Answers to this may vary. But I actually work in warehousing and logistics environments, and I'll typically plan new server rooms to have a high capacity central UPS (6kVA or more), usually an online (double-conversion) model. Devices of this tier have UPS management interfaces, so it makes sense to tie those in to SNMP and email alerts. I like to back everything up with a generator at the facility. If a generator solution is not possible, I add up to 4-hours of battery runtime behind the online UPS.

At the rack level, I'll usually run one PDU per rack. I'm not as concerned about losing a leg of power at this scale. It's totally about losing a redundant power supply on a server or device. Plus remember, not every device has dual power supplies.
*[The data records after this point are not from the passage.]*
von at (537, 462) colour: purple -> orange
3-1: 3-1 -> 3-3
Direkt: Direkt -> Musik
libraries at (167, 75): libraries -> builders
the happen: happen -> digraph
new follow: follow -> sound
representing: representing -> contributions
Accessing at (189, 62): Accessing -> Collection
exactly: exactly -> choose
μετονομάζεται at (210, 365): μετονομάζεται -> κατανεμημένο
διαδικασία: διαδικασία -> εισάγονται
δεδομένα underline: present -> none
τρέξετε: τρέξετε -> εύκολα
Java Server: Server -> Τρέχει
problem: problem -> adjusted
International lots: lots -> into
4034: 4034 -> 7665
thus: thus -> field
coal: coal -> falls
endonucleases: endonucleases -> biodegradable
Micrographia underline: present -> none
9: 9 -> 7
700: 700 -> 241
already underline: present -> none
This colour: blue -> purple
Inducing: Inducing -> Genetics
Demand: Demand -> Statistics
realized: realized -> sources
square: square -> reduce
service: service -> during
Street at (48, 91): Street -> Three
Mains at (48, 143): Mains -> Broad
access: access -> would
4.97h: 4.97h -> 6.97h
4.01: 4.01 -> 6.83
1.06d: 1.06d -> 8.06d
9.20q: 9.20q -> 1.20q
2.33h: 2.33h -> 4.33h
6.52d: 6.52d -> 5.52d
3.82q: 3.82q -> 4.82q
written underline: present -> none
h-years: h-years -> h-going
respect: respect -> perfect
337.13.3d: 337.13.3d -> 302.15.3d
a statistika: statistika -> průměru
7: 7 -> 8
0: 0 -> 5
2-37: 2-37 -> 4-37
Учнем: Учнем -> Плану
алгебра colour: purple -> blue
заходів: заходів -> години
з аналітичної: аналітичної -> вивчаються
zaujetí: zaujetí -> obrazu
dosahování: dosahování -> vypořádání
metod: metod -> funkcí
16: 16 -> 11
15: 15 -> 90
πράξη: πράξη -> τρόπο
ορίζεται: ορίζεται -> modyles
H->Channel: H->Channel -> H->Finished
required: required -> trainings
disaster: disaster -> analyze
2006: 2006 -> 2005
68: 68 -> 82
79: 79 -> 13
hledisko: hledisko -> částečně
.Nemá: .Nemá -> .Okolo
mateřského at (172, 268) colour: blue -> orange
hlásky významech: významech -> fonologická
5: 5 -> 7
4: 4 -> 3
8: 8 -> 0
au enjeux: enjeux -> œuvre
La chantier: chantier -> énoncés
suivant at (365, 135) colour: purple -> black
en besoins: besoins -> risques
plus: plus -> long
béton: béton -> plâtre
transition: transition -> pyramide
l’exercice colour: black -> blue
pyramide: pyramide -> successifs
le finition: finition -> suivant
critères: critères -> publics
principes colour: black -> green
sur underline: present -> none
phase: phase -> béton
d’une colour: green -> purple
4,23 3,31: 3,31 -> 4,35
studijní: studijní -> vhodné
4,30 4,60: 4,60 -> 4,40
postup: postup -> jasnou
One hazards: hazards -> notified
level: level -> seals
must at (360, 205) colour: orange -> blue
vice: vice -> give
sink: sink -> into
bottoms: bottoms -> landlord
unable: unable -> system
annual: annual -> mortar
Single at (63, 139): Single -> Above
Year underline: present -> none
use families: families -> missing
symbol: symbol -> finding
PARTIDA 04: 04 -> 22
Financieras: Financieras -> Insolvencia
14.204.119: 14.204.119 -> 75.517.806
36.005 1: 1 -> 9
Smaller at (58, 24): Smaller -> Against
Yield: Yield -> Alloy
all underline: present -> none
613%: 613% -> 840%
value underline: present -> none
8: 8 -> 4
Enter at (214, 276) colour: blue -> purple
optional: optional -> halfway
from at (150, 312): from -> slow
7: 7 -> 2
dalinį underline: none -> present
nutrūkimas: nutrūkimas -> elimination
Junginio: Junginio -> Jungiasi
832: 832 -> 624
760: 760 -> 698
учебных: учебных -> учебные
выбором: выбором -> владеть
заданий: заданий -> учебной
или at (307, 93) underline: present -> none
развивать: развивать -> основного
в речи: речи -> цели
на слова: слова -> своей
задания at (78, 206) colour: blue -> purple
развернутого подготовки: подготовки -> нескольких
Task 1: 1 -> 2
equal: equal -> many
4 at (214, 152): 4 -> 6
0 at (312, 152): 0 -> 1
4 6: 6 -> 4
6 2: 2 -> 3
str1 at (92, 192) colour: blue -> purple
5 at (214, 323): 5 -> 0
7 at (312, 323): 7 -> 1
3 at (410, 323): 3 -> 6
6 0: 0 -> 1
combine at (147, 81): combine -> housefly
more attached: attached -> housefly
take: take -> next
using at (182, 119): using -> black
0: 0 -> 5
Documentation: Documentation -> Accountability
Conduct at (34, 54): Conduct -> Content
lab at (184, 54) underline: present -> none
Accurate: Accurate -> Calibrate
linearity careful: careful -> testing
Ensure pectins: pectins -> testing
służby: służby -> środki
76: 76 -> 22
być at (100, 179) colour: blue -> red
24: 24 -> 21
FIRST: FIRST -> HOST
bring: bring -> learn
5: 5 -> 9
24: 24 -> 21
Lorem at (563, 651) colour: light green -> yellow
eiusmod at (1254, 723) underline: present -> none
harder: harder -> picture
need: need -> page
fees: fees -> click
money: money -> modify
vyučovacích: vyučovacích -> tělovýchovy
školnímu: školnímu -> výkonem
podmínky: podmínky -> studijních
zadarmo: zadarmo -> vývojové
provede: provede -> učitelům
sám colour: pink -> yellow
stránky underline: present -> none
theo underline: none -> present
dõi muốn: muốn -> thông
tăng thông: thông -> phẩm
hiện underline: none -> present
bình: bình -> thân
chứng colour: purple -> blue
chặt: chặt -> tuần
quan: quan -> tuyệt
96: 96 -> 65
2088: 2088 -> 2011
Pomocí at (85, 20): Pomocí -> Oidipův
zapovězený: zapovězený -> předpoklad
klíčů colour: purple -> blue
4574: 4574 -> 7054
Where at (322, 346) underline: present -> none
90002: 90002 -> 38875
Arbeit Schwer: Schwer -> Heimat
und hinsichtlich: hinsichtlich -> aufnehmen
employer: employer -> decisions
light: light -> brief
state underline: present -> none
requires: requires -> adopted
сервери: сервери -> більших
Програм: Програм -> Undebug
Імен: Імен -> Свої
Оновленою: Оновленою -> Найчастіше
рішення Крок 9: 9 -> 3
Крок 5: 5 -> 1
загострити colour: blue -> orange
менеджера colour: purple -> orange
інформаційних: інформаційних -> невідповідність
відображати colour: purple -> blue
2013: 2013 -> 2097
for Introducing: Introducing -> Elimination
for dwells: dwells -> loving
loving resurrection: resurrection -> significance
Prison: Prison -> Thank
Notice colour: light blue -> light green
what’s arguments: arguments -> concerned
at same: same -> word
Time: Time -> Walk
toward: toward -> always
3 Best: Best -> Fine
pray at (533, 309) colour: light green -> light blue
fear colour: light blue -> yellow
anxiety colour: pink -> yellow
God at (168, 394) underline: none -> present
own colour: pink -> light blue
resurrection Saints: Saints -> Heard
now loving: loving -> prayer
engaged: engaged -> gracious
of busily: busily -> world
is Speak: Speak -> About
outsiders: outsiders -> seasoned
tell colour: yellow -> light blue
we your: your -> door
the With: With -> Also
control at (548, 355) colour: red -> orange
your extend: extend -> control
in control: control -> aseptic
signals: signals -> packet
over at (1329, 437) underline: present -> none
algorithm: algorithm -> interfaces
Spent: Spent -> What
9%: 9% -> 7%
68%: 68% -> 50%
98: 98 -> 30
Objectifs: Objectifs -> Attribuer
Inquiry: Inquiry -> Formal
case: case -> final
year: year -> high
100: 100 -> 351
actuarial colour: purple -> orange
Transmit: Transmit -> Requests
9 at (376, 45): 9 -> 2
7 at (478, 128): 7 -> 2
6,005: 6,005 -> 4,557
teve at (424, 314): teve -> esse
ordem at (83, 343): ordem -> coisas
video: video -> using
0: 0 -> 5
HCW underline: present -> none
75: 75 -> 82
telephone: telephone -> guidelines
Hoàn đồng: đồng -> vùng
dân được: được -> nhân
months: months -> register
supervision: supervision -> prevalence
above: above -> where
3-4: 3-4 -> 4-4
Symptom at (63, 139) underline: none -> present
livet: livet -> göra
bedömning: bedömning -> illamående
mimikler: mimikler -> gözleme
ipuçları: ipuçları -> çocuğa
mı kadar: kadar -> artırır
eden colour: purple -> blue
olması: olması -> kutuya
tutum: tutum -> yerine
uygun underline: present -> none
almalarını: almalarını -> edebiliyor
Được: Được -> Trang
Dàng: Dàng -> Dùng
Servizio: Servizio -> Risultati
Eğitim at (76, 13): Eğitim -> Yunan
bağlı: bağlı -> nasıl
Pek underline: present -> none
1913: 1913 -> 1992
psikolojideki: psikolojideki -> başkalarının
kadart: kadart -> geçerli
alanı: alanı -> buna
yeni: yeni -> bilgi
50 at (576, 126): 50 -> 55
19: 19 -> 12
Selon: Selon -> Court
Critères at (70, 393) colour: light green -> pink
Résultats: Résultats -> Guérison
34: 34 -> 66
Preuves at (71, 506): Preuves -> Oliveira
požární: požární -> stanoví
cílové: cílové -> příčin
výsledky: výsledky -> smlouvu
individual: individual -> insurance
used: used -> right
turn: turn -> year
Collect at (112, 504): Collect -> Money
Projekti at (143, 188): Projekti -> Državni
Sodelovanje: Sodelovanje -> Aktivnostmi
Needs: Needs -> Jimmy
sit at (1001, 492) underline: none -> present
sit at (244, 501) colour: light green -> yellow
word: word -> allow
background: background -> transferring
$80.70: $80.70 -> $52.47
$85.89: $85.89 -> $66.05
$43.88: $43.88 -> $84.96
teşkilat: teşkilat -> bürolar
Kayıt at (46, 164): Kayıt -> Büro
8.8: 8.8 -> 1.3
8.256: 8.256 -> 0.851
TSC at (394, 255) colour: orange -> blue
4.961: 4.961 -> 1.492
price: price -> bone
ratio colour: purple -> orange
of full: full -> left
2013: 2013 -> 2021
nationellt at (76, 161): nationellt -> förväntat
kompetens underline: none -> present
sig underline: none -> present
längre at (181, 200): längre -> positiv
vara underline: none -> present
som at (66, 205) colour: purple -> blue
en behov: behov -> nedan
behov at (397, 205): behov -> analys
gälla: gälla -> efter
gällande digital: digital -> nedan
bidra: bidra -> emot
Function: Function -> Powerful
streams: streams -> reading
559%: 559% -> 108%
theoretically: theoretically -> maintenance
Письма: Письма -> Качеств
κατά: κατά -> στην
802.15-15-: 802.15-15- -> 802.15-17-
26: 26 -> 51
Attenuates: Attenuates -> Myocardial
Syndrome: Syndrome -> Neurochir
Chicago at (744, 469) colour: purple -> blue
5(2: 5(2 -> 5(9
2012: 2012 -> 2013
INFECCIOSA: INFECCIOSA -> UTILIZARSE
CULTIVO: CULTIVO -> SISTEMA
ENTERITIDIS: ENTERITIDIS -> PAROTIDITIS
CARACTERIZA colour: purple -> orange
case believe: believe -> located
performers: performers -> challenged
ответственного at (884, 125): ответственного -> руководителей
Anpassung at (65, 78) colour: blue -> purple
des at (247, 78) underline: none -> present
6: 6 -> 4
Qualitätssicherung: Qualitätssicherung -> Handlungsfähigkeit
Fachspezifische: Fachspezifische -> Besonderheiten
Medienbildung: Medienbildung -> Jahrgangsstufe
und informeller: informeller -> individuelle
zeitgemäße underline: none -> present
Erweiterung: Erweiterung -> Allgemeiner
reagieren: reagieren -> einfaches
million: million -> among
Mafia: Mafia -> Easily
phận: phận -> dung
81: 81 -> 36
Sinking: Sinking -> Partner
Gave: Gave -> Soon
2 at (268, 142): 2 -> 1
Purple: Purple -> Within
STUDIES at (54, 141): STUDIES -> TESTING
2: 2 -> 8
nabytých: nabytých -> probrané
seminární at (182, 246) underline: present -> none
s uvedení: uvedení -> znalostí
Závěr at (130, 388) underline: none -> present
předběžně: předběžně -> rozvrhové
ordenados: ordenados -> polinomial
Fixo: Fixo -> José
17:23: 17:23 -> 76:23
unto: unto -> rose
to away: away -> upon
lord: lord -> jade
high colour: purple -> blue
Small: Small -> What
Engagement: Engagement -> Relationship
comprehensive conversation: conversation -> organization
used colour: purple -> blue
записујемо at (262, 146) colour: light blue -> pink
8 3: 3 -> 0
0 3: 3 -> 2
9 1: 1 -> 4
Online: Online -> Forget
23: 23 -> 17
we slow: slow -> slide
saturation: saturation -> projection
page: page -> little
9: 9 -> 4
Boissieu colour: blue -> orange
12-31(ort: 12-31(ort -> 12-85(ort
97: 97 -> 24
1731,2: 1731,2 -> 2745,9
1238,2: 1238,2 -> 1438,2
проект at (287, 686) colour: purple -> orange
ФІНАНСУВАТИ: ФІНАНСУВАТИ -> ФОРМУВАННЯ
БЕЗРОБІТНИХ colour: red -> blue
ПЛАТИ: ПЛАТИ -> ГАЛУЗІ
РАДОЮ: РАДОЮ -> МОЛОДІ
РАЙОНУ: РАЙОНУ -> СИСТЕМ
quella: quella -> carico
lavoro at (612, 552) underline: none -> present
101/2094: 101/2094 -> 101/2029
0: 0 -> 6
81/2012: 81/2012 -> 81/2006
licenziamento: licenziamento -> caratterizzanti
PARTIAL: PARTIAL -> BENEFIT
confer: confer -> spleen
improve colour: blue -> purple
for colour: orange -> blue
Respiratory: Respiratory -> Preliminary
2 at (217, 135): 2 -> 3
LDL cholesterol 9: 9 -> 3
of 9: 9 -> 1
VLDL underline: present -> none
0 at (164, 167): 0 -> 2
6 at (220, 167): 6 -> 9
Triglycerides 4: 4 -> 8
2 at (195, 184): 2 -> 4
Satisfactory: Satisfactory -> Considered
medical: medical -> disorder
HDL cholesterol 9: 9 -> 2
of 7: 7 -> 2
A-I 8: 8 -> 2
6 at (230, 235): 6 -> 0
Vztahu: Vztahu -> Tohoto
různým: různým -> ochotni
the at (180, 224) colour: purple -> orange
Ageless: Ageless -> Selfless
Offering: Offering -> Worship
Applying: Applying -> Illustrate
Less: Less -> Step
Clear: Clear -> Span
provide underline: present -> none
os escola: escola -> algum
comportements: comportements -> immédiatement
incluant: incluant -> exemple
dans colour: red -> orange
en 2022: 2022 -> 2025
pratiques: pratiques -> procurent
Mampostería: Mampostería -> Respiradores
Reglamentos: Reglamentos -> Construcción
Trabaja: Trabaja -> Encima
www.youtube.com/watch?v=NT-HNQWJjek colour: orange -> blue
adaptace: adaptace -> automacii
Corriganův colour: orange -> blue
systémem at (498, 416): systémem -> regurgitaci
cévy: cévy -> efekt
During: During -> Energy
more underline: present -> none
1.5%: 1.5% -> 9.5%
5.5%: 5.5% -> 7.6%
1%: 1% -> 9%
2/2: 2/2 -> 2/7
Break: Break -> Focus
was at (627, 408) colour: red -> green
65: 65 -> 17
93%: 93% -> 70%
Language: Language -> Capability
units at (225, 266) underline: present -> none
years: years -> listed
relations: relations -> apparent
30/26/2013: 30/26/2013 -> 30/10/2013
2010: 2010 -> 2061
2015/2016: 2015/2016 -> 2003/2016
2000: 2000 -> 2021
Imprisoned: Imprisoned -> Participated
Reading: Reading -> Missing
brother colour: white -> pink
Many of the networking devices we see most often (firewalls, switches) can't accommodate dual PSUs, so those are definitely things you want on the same PDU and UPS feed.

A/B feeds are really for the realm of co-location facilities, where you actually have guarantees that power is being provided via diverse circuits. If you can't guarantee that, I don't think you're protecting much by having one branch running off of utility power and another on the UPS. UPS failure shouldn't be isn't that common.

8kVA APC SmartUPS R/T with additional batteries in my client's facility. It's never gone down in THREE years, despite several acts of God. enter image description here

Solution 2:

That is a tradeoff of cost and complexity for additional uptime.

For gear running in an office data center or closet I've always just used UPS for one half of the power.

In a proper data center (Equinix) we get dual path redundant power each with its own UPS.

One other advantage to running both on UPS is that you get a better ability to monitor and track current draw. This can be helpful in planning.

In short, if the money is there to go dual UPS, it is a better design in terms of fault-tolerance and uptime.